Brief:
The records that follow should be copied out exactly, pictures excluded.

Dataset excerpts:
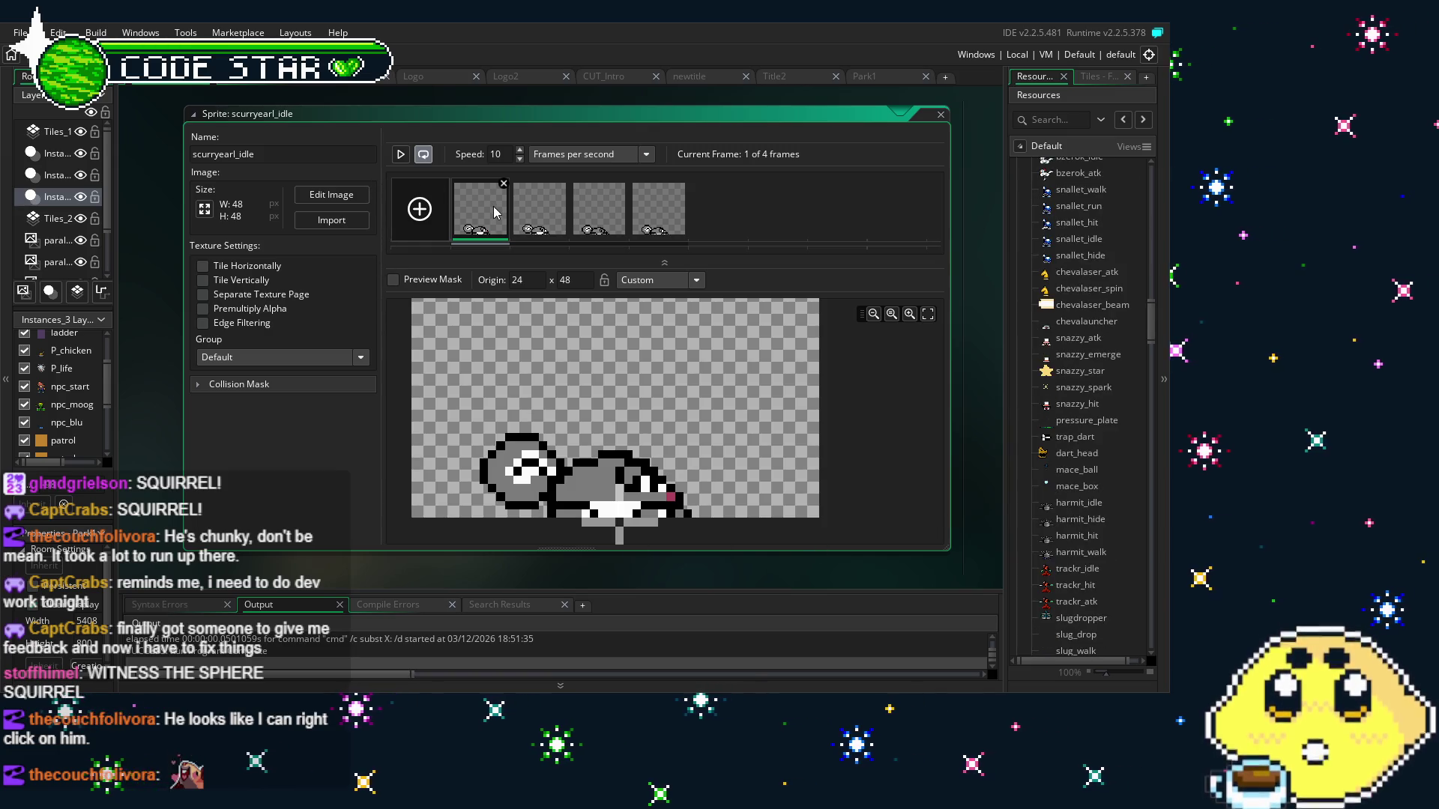
{"action": "scroll", "coordinate": [1047, 488], "scroll_direction": "up", "scroll_amount": 10}
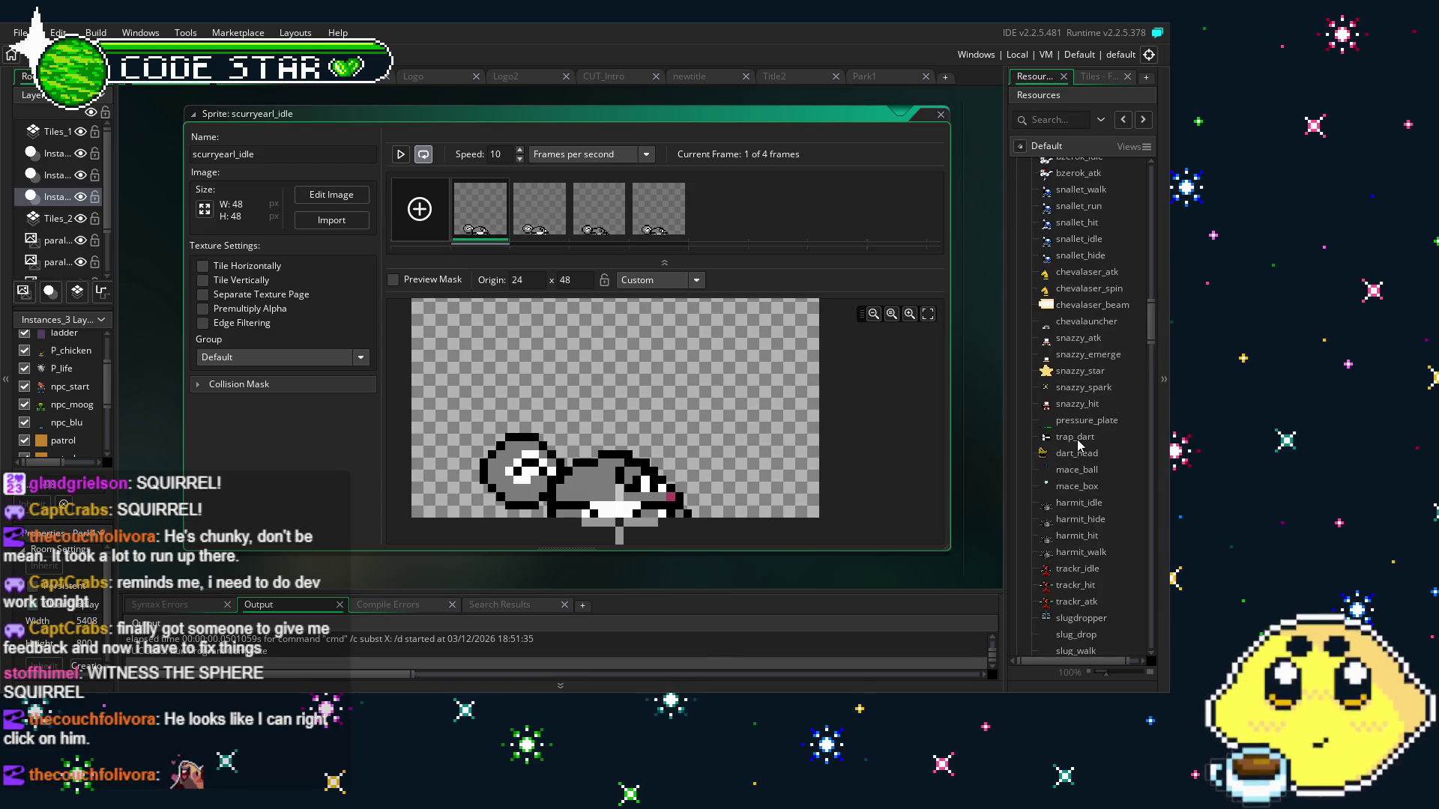
{"action": "scroll", "coordinate": [1077, 439], "scroll_direction": "up", "scroll_amount": 8}
{"action": "scroll", "coordinate": [1076, 439], "scroll_direction": "up", "scroll_amount": 10}
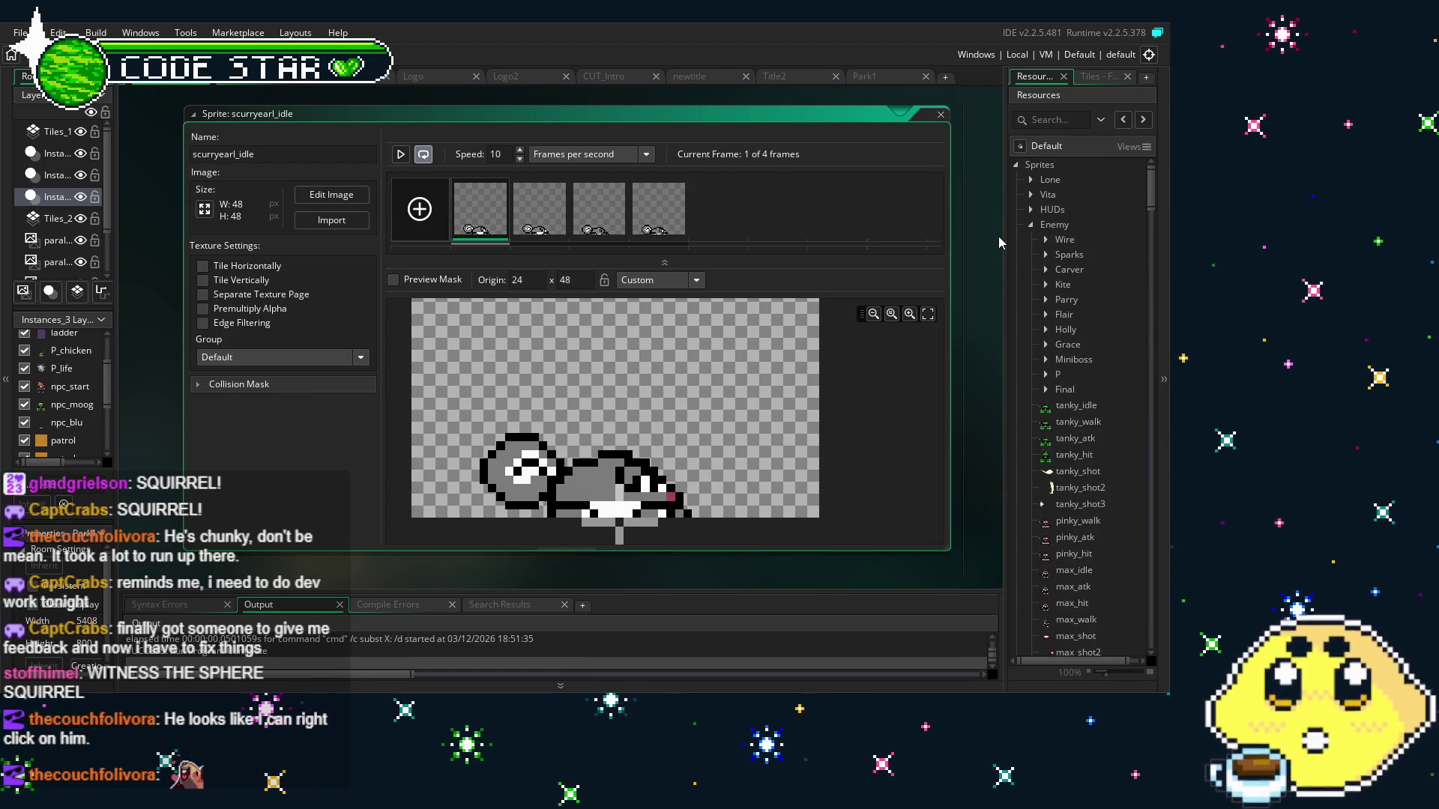
{"action": "left_click", "coordinate": [1044, 224]}
{"action": "left_click", "coordinate": [1034, 225]}
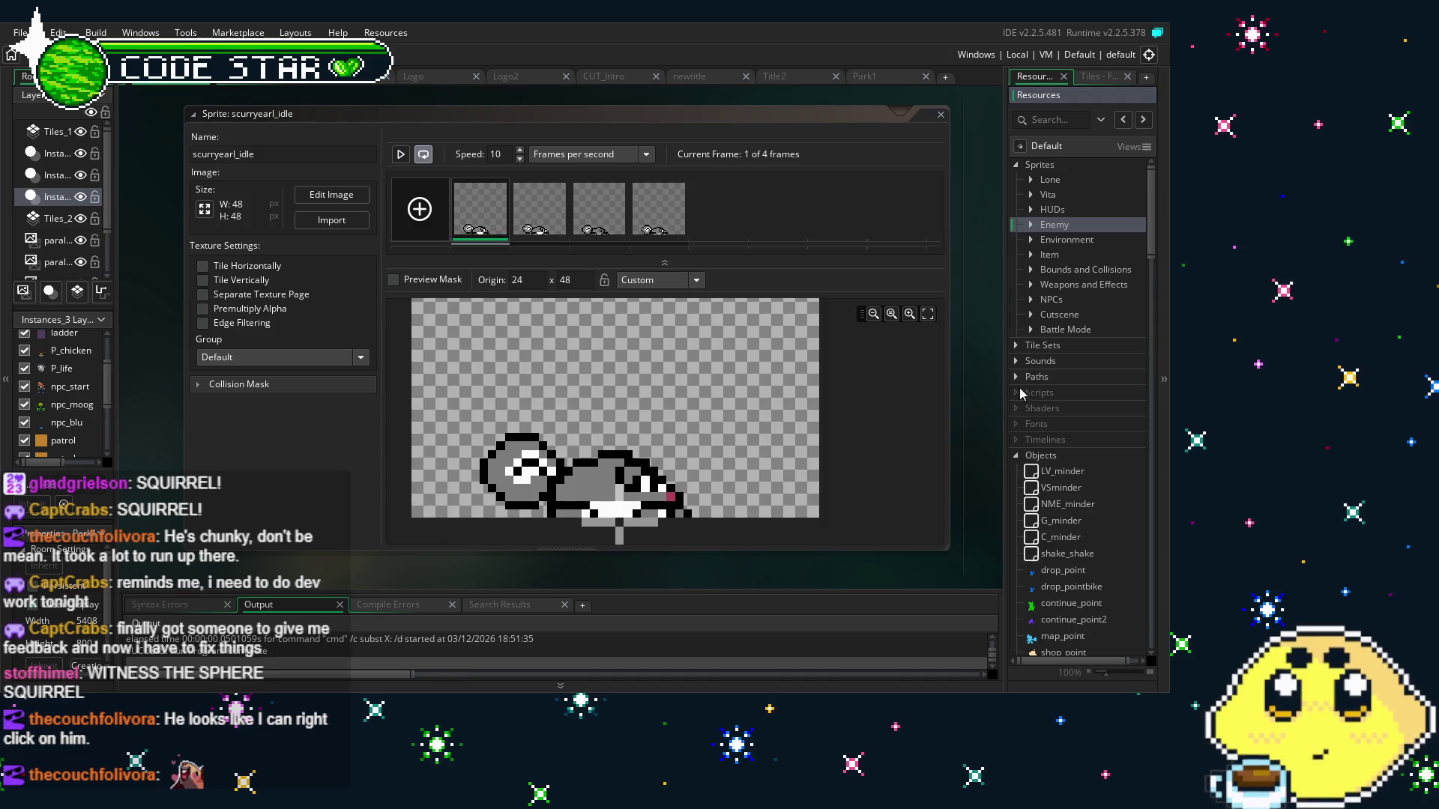
{"action": "scroll", "coordinate": [1023, 393], "scroll_direction": "down", "scroll_amount": 7}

Result below:
{"action": "scroll", "coordinate": [1047, 488], "scroll_direction": "up", "scroll_amount": 10}
{"action": "scroll", "coordinate": [1077, 439], "scroll_direction": "up", "scroll_amount": 8}
{"action": "scroll", "coordinate": [1076, 439], "scroll_direction": "up", "scroll_amount": 10}
{"action": "left_click", "coordinate": [1044, 224]}
{"action": "left_click", "coordinate": [1034, 225]}
{"action": "scroll", "coordinate": [1023, 393], "scroll_direction": "down", "scroll_amount": 7}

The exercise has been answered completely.